I don't see how anyone can doubt (possibly a single) Polynesian contact.

Eh, it is possible that the sweet potato reached Polynesia through drift voyage from the Americas. It's possible for boats to be swept into Polynesia from the Americas for extremely long distances. Of course, sweet potatoes accidentally getting to Polynesia doesn't explain the linguistic similarities in Native American and Polynesian words for sweet potatoes, but sustained contact necessary for that kind of linguistic exchange seems odd given the lack of Asian plants in the Americas pre-Columbian Americas. It's all very strange.

As for the chicken site, the reason I'm not 100% convinced is because of the lack of redundancy. Two sites with chickens which both carbon date to the pre-Columbian era would convince me, and given the 400 year difference between the first appearance of sweet potatoes in Polynesia and these chickens in South America, expecting more widespread chickens in the Andes is reasonable.
 
Timely thread - can anybody point me to some off-site references on the nations of the Wabanaki Confederacy? I'm looking for on culture, day-to-day life, politics, and technological developments (specifically, weapons, seafaring, and navigation).
 
Timely thread - can anybody point me to some off-site references on the nations of the Wabanaki Confederacy? I'm looking for on culture, day-to-day life, politics, and technological developments (specifically, weapons, seafaring, and navigation).
Hmm, I'm not immediately good with politics and technology, but I know a fair bit about Wabanaki myths, culture, and a little about history. It is the local history after all, so it's of some relevance to me. :p Here are some relevant links: Abenaki history, native technology, and a book about a local Abenaki chief. This was just a very cursory search, I'll see if I can turn up more and answer any questions you might have.
 
Personally I doubt it would be possible to stop any contact with the Americas before they develop to an extent that they wouldn't be threatened by Europeans/Japanese/Arabs/whoever the hell else, but it would be possible to keep them isolated for a few more decades, hopefully allowing the emergence of a stronger, more advanced and more stable Pan-Meso-American cultural grouping, encompassing the Taino.

This would most likely be via some butterflying keeping the centre of European power in the east, in Austria-Hungary and Bohemia's area. This would reduce the seafaring tradition, and Spain, Portugal, France and Britain wouldn't be able to fund all these naval expeditions. They might well be pushed back further by the Muslims in the West due to this reduced power. Nevertheless, the trade route problem would still be a big deal, so unless they trade through Slavic lands in OTL Russia, then they're gonna have to deal with the Muslims. But whatever happens, Europe's gaze stays fixed inwards.

Eventually, either the Muslims or the Europeans, in some mad venture, perhaps still looking for trade routes, would reach the Americas.

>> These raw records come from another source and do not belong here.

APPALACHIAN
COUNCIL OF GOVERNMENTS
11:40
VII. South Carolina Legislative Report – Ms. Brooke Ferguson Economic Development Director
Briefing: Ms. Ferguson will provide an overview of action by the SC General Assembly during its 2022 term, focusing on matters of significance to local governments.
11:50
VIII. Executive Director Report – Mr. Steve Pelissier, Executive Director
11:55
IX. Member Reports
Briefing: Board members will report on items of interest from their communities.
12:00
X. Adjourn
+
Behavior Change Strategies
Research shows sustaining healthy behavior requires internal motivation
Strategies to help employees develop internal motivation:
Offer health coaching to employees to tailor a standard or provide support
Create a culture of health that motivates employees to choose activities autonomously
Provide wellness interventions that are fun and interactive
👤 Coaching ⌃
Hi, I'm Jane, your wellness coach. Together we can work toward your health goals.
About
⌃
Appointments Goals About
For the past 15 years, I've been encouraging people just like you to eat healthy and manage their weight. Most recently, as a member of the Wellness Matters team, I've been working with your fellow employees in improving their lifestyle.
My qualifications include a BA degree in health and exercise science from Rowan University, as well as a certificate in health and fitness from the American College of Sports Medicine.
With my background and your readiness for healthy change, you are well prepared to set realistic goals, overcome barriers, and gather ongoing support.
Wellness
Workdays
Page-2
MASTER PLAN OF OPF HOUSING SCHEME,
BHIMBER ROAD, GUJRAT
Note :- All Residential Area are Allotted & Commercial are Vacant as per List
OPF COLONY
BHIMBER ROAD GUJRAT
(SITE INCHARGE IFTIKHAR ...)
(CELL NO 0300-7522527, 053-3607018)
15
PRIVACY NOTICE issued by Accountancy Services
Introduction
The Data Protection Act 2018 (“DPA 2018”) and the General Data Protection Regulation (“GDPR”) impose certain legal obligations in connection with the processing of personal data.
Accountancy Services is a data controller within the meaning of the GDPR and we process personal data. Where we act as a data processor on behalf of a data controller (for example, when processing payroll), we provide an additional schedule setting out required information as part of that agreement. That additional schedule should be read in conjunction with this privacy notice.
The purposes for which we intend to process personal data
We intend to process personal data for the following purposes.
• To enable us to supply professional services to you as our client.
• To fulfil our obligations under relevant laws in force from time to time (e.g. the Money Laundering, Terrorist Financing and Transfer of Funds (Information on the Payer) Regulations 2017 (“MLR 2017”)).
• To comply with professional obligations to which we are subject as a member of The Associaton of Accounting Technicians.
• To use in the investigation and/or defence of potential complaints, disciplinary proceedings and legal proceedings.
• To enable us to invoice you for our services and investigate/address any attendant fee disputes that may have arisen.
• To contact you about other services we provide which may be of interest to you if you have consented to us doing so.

Or, depending how long we leave it, maybe a West African megacultural region or something like that would do it. But someone in western Afro-Eurasia would get there, and then you're on your way. I don't see it happening with the Asians, although Chinese/Japanese/Korean/Vietnamese naval missions going up north to the Chukchis and so on for whatever reason might discover Alaska, and if they begin trading there, or get swept off course enough, they might realise that this is an entirely new land.

Hopefully by this point Mesoamerica will be more developed, and a few states will survive in some form, to declare independence from the colonial empires later with indigenous majorities and native cultures, comparable to the OTL Morocco/Tunisia situation.